Legendary boxer Pernell Whitaker, an Olympic gold medalist who won world titles in four weight classes as a professional, died Sunday after getting hit by a car in Virginia Beach, Virginia, police said in a statement.
Whitaker (40-4-1, 17 KOs) fought seven times in Atlantic City during a 17-year pro career that began soon after he won a gold medal at the 1984 Summer Olympics in Los Angeles. He won all seven bouts.

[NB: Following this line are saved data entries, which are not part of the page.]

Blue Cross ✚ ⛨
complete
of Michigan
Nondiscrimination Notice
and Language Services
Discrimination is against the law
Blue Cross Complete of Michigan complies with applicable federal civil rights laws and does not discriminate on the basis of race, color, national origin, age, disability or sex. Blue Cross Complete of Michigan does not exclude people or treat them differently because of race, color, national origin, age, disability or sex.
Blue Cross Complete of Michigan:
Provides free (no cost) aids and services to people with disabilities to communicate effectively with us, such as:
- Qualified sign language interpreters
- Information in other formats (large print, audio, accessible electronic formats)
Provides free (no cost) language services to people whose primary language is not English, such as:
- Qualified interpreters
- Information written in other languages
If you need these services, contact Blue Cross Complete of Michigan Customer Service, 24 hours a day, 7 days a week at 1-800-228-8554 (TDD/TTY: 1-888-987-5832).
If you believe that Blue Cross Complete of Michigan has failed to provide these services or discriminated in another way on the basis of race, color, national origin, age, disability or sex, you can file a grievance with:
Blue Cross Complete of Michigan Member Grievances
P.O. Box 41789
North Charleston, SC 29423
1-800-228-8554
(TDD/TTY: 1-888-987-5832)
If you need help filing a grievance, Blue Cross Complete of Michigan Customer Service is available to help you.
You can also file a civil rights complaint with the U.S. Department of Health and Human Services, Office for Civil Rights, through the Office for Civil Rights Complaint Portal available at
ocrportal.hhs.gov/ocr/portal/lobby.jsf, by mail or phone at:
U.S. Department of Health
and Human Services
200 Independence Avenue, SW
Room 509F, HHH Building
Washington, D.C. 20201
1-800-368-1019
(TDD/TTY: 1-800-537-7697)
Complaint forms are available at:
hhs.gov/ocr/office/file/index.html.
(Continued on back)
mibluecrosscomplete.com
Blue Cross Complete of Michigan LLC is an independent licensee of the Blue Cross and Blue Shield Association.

His first fight in Atlantic City, a fourth-round TKO over Danny Avery, occurred Jan. 20, 1984, at Harrah’s Atlantic City’s former Broadway by the Bay Theatre. Olympic teammates Evander Holyfield and Meldrick Taylor, who were all promoted by Totowa-based Main Events, also were on the card.
“I loved P.W., and he loved me — there was no doubt,” Main Events President Kathy Duva told ESPN on Monday. “He was this person who was only comfortable in the ring.
“He had demons (outside the ring), but when he was in the ring, that was when he was in control and when he was happy and when he was the very best at what he did, and he wanted to show that to everybody.”
Whitaker, a left-hander who was considered a superb defensive fighter, went on to win world championships in the lightweight (135 pounds), super-lightweight (140), welterweight (147) and super-welterweight (154) divisions.
He had five title bouts in Atlantic City. He defended his lightweight title with a 12-round unanimous decision over Freddie Pendleton on Feb. 3, 1990, at Boardwalk Hall and retained his welterweight championships in 1995 with consecutive victories over Julio Cesar Vasquez (unanimous decision), Gary Jacobs (unanimous decision) and Jake Rodriguez (sixth-round TKO) at the same arena.
Two years later, he earned the final victory of his career at Boardwalk Hall’s Adrian Phillips Ballroom. Trailing on the scorecards after 10 rounds against Diosbelys Hurtado, Whitaker staged a furious rally that produced an 11th-round TKO on Jan. 24, 1997.